Well, the short answer is that some people have the ability of being introspective towards their own behavior, thoughts and feelings/emotions. It is connected to other aspects in psychology and it should be noted that not all humans have the same degree of being introspective.
In short the brain is aware of itself, when it e.g. thinks about think; i.e. a variant of meta-cognition.
 

SalixIncendium

अहं ब्रह्मास्मि
Staff member
Premium Member
Well, the short answer is that some people have the ability of being introspective towards their own behavior, thoughts and feelings/emotions. It is connected to other aspects in psychology and it should be noted that not all humans have the same degree of being introspective.
In short the brain is aware of itself, when it e.g. thinks about think; i.e. a variant of meta-cognition.
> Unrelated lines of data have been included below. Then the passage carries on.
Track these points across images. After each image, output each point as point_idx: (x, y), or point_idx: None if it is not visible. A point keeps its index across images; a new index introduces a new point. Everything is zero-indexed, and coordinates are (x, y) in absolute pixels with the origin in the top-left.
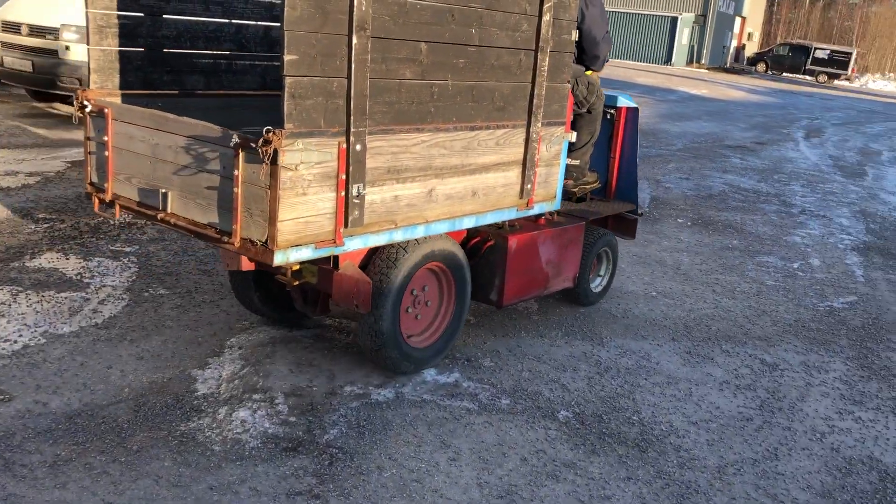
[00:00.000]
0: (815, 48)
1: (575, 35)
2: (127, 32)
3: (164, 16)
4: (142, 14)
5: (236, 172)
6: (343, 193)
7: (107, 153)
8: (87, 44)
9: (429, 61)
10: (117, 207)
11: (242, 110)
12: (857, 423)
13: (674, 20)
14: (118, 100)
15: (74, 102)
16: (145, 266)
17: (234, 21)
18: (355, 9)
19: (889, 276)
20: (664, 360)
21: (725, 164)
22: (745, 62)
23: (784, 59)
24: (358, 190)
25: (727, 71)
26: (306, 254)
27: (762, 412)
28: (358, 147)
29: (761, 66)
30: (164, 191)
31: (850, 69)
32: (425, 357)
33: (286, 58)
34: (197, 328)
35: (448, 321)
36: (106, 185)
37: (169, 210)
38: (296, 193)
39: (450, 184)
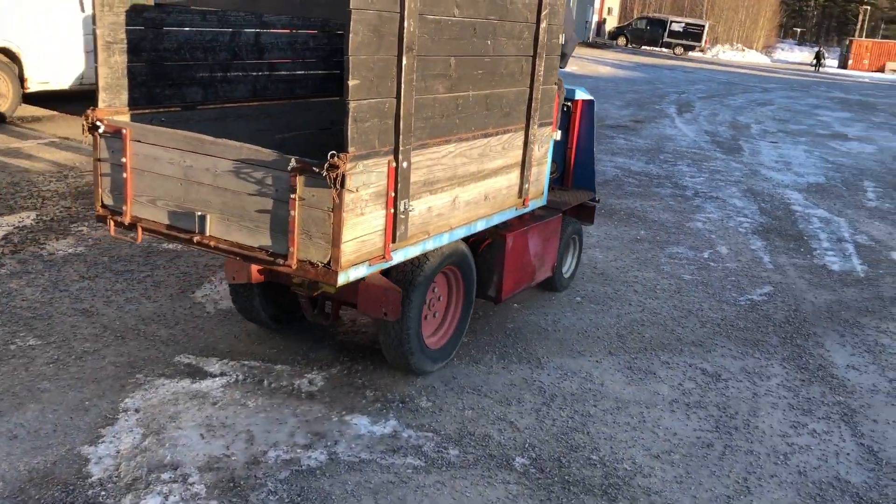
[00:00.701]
0: (671, 21)
1: (562, 38)
2: (132, 48)
3: (165, 28)
4: (144, 28)
5: (293, 196)
6: (392, 210)
7: (124, 175)
8: (96, 61)
9: (456, 75)
10: (139, 230)
11: (237, 120)
12: (814, 438)
13: None
14: (126, 117)
15: (84, 122)
16: (7, 309)
17: (227, 29)
18: (405, 30)
19: (794, 260)
20: (607, 379)
21: (612, 145)
22: (606, 36)
23: (643, 32)
24: (404, 206)
25: (591, 45)
26: (362, 271)
27: (720, 434)
28: (404, 164)
29: (622, 40)
30: (200, 213)
31: (703, 41)
32: (441, 357)
33: (351, 83)
34: (81, 388)
35: (457, 321)
36: (124, 207)
37: (207, 233)
38: (355, 214)
39: (469, 190)
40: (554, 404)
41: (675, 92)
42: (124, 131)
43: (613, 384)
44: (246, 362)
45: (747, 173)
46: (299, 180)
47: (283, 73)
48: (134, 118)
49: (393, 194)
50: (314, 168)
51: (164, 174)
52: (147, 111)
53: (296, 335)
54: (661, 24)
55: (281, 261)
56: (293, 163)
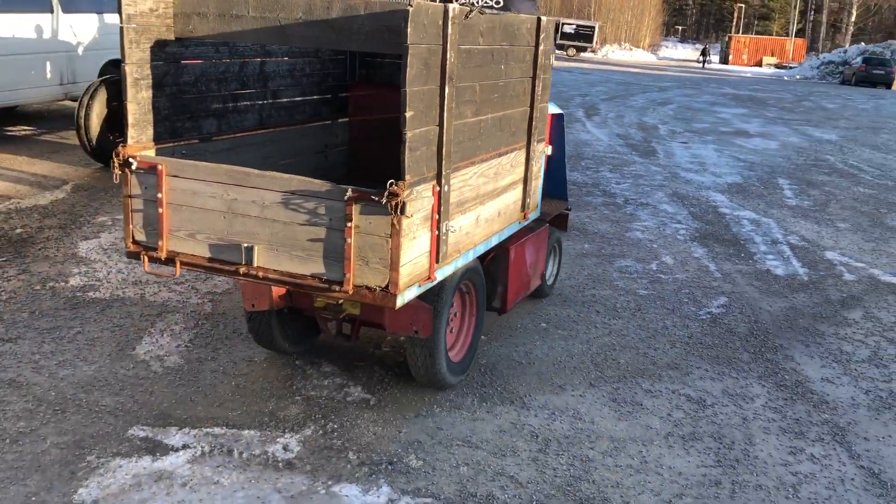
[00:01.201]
0: (563, 23)
1: (553, 58)
2: (157, 83)
3: (184, 62)
4: (166, 62)
5: (349, 224)
6: (436, 232)
7: (160, 210)
8: (125, 98)
9: (480, 100)
10: (178, 264)
11: (247, 149)
12: (815, 464)
13: None
14: (152, 152)
15: (115, 160)
16: None
17: (237, 60)
18: (447, 62)
19: (738, 266)
20: (596, 415)
21: None
22: None
23: None
24: (445, 227)
25: None
26: (413, 292)
27: (723, 469)
28: (446, 188)
29: None
30: (247, 245)
31: (594, 42)
32: (461, 370)
33: (407, 114)
34: (23, 480)
35: (472, 333)
36: (160, 242)
37: (255, 263)
38: (409, 239)
39: (487, 208)
40: (550, 450)
41: (578, 94)
42: (160, 167)
43: (604, 420)
44: (209, 430)
45: (668, 176)
46: (355, 209)
47: (283, 100)
48: (158, 152)
49: (437, 217)
50: (373, 197)
51: (206, 208)
52: (169, 145)
53: (256, 391)
54: (553, 26)
55: (337, 287)
56: (350, 193)
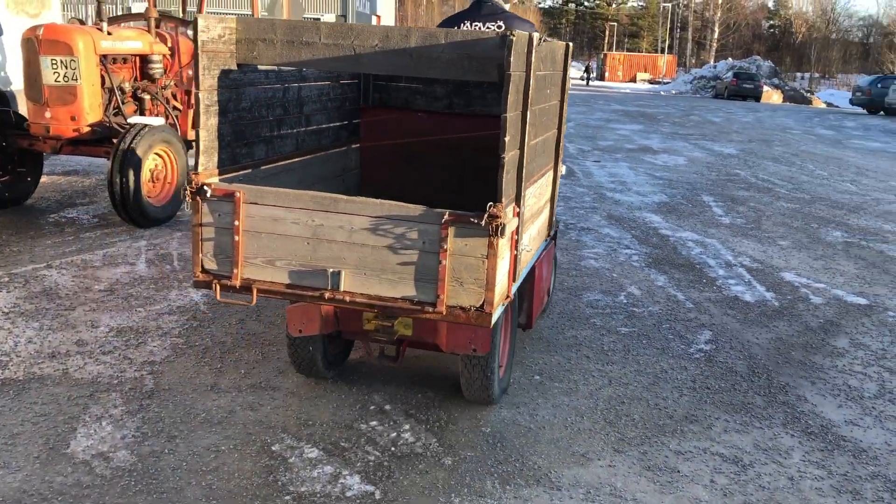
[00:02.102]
0: None
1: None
2: (221, 109)
3: (243, 88)
4: (229, 89)
5: (445, 246)
6: (515, 251)
7: (236, 238)
8: (197, 126)
9: (538, 123)
10: (254, 292)
11: (286, 174)
12: None
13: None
14: (216, 179)
15: (187, 189)
16: None
17: (279, 85)
18: (530, 88)
19: (705, 294)
20: (636, 490)
21: None
22: None
23: None
24: (521, 245)
25: None
26: (499, 311)
27: None
28: (523, 208)
29: None
30: (333, 270)
31: None
32: (505, 386)
33: (506, 139)
34: None
35: (509, 349)
36: (234, 271)
37: (342, 288)
38: (501, 258)
39: (535, 226)
40: None
41: None
42: (237, 194)
43: (646, 496)
44: None
45: (595, 197)
46: (450, 231)
47: (313, 126)
48: (221, 180)
49: (517, 237)
50: (472, 219)
51: (287, 234)
52: (230, 173)
53: (234, 492)
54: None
55: (430, 308)
56: (447, 216)
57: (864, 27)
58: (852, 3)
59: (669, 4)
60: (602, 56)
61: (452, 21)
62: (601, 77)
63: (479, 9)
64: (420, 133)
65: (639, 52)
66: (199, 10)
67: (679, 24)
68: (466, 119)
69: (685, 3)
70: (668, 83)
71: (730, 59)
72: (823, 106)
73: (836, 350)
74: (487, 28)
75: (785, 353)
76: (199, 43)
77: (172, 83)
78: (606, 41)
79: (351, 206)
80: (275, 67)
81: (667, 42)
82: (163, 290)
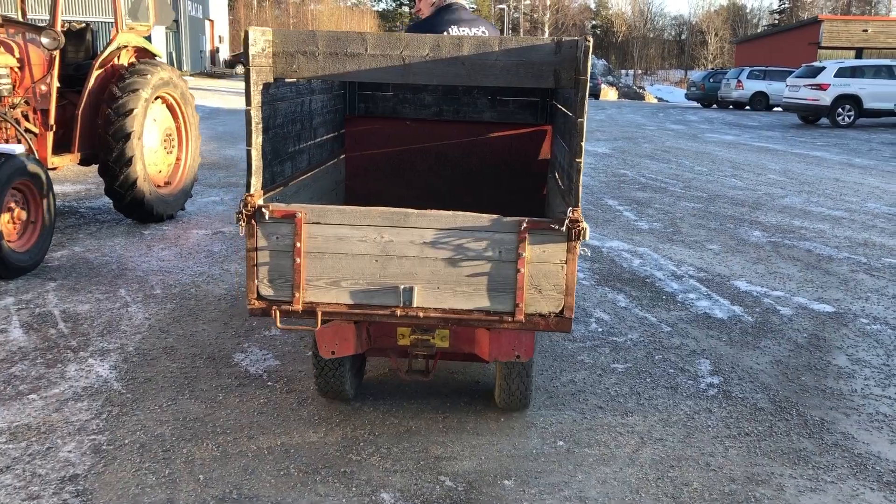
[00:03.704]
0: None
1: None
2: (266, 127)
3: (277, 103)
4: (270, 104)
5: (523, 254)
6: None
7: (297, 260)
8: (250, 145)
9: None
10: (319, 315)
11: (301, 191)
12: None
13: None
14: (261, 200)
15: (242, 212)
16: None
17: (299, 98)
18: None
19: (673, 313)
20: None
21: None
22: (222, 65)
23: None
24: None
25: (209, 76)
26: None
27: None
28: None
29: (240, 68)
30: (405, 286)
31: None
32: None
33: (582, 145)
34: None
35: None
36: (296, 294)
37: (415, 304)
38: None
39: None
40: None
41: None
42: (299, 215)
43: None
44: None
45: None
46: (528, 239)
47: (318, 139)
48: (265, 199)
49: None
50: (552, 226)
51: (353, 253)
52: (270, 192)
53: None
54: None
55: (508, 318)
56: (525, 224)
57: (677, 26)
58: (664, 4)
59: (504, 6)
60: None
61: (428, 26)
62: None
63: (451, 13)
64: (408, 142)
65: None
66: (54, 19)
67: (511, 26)
68: (456, 126)
69: (515, 4)
70: None
71: None
72: (655, 101)
73: (842, 370)
74: (475, 33)
75: (795, 380)
76: (250, 57)
77: (23, 101)
78: None
79: (422, 219)
80: (298, 80)
81: None
82: (56, 366)
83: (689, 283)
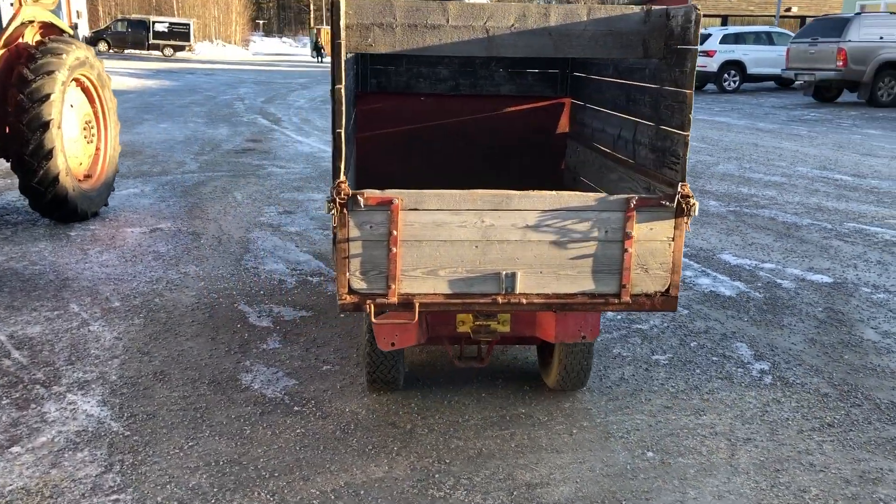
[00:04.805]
0: (154, 22)
1: None
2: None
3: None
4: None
5: (631, 233)
6: None
7: (393, 250)
8: (340, 128)
9: None
10: (416, 307)
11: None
12: None
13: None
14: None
15: (336, 200)
16: None
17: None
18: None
19: (682, 292)
20: None
21: (286, 180)
22: (83, 41)
23: (125, 35)
24: None
25: None
26: None
27: None
28: None
29: (103, 45)
30: (507, 272)
31: (191, 39)
32: None
33: (690, 117)
34: None
35: None
36: (391, 286)
37: (517, 291)
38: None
39: None
40: None
41: (234, 99)
42: (396, 201)
43: None
44: None
45: None
46: (633, 217)
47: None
48: None
49: None
50: (663, 202)
51: (452, 239)
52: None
53: None
54: (143, 25)
55: (614, 300)
56: (635, 201)
57: None
58: None
59: None
60: (315, 31)
61: None
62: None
63: None
64: (423, 119)
65: None
66: None
67: None
68: (473, 101)
69: None
70: None
71: None
72: None
73: (878, 346)
74: None
75: (839, 359)
76: (341, 29)
77: None
78: (313, 15)
79: (525, 201)
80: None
81: None
82: (29, 406)
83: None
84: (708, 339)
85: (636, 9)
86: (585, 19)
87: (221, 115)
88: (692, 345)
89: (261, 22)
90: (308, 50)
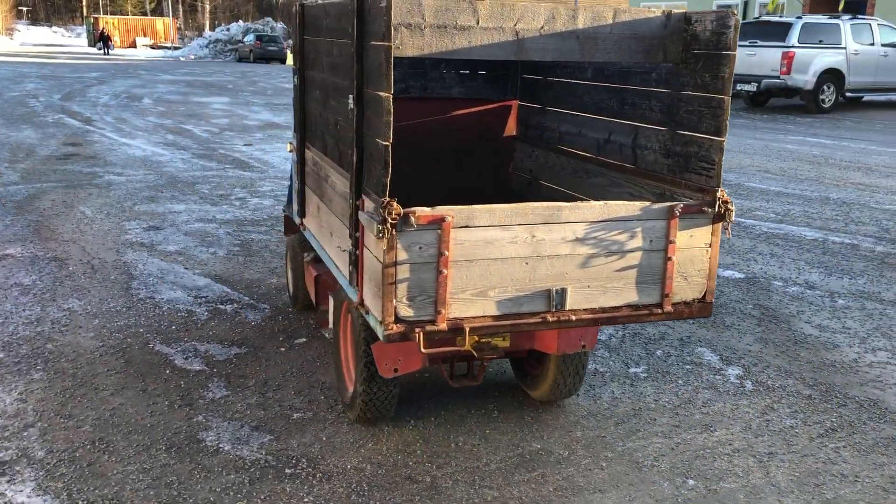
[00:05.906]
0: None
1: None
2: None
3: None
4: None
5: (674, 241)
6: None
7: (443, 272)
8: (388, 139)
9: None
10: (467, 332)
11: None
12: None
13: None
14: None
15: (387, 220)
16: None
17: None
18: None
19: None
20: None
21: (130, 203)
22: None
23: None
24: None
25: None
26: None
27: None
28: None
29: None
30: (557, 288)
31: None
32: None
33: (727, 122)
34: None
35: None
36: (441, 311)
37: (567, 307)
38: None
39: None
40: None
41: (24, 96)
42: (448, 219)
43: None
44: None
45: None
46: (675, 224)
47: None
48: None
49: None
50: (704, 209)
51: (502, 257)
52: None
53: None
54: None
55: (657, 310)
56: (679, 209)
57: None
58: None
59: None
60: (93, 21)
61: None
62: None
63: None
64: (413, 123)
65: (124, 14)
66: None
67: None
68: (422, 104)
69: None
70: (179, 49)
71: (241, 21)
72: None
73: (823, 342)
74: None
75: (797, 357)
76: (392, 29)
77: None
78: (85, 3)
79: (576, 212)
80: None
81: (153, 5)
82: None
83: None
84: (669, 345)
85: (658, 12)
86: (611, 22)
87: (18, 115)
88: (658, 353)
89: (24, 9)
90: (83, 41)
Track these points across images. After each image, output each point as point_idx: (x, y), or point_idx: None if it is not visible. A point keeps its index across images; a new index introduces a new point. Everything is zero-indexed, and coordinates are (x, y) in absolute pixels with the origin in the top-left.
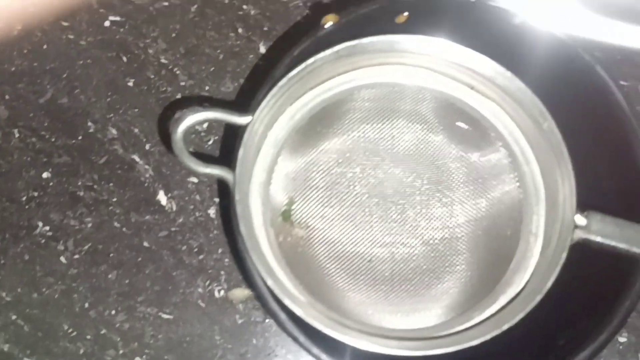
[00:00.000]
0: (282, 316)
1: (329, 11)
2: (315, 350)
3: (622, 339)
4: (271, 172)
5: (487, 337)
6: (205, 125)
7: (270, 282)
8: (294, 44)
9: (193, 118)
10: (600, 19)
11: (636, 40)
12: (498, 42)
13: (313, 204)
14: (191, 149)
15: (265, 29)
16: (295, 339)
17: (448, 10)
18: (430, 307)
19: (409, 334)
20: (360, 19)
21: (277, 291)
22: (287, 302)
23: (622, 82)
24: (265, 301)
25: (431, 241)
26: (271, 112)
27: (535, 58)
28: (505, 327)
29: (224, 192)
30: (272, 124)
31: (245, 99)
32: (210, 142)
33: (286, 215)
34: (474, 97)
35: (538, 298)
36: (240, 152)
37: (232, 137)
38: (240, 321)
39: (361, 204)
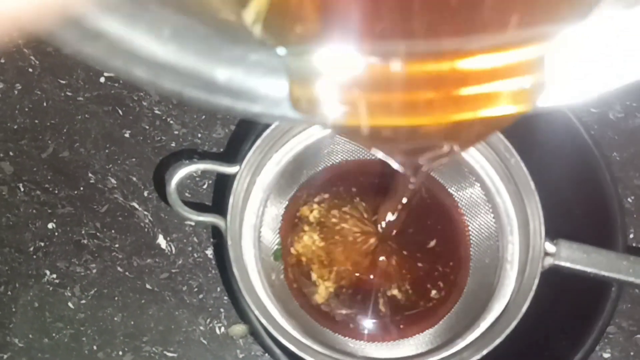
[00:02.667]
0: (277, 351)
1: None
2: None
3: (606, 355)
4: (261, 215)
5: None
6: (199, 171)
7: (263, 321)
8: None
9: (185, 171)
10: None
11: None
12: None
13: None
14: (187, 193)
15: None
16: None
17: None
18: (418, 335)
19: None
20: None
21: (270, 329)
22: (281, 338)
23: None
24: (261, 337)
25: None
26: (258, 159)
27: None
28: (485, 351)
29: (218, 233)
30: (259, 171)
31: (238, 144)
32: (205, 186)
33: (277, 254)
34: None
35: (514, 324)
36: (231, 200)
37: (224, 181)
38: (241, 356)
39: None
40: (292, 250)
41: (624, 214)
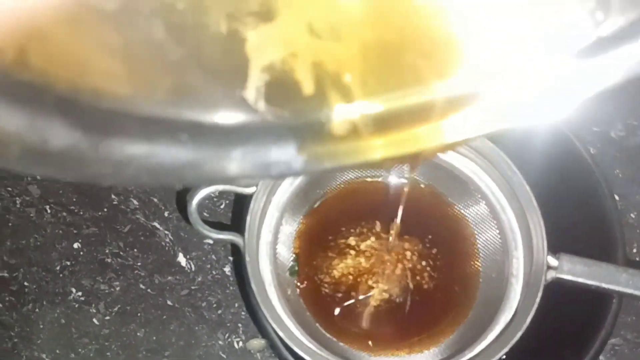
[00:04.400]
0: None
1: None
2: None
3: None
4: (277, 233)
5: None
6: (218, 191)
7: (281, 334)
8: None
9: (205, 191)
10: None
11: None
12: None
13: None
14: (205, 213)
15: None
16: None
17: None
18: (430, 347)
19: None
20: None
21: (287, 341)
22: (298, 350)
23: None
24: (278, 350)
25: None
26: (273, 180)
27: None
28: None
29: (236, 251)
30: (275, 191)
31: None
32: (222, 206)
33: (292, 270)
34: (451, 156)
35: (518, 335)
36: (248, 219)
37: (241, 201)
38: None
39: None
40: (334, 273)
41: (622, 228)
You're conflating awareness of thinking and emotion with awareness of the brain.
 

chinu

chinu
Well, the short answer is that some people have the ability of being introspective towards their own behavior, thoughts and feelings/emotions. It is connected to other aspects in psychology and it should be noted that not all humans have the same degree of beinganaesthetised.
In short the brain is aware of itself, when it e.g. thinks about think; i.e. a variant of meta-cognition.
Who has the true capability to make this note ?
 

mikkel_the_dane

My own religion
Who has the true capability to make this note ?

I didn't write all of what you quoted, but what the "I" really is, I don't know. We can play different belief systems all you like, so here is mine.
The "I" as for how the world appears in a story that some brains produce and in a sense, it is an illusion that appears to work.
 

Polymath257

Think & Care
Staff member
Premium Member
There's a general claim that its the brain who observes all the activities done by that human body. Fine.

If so, then at the very same moment who/what observes, that the brain observes ?

There is no homonculus. The brain processing the information in a certain way *is* observation.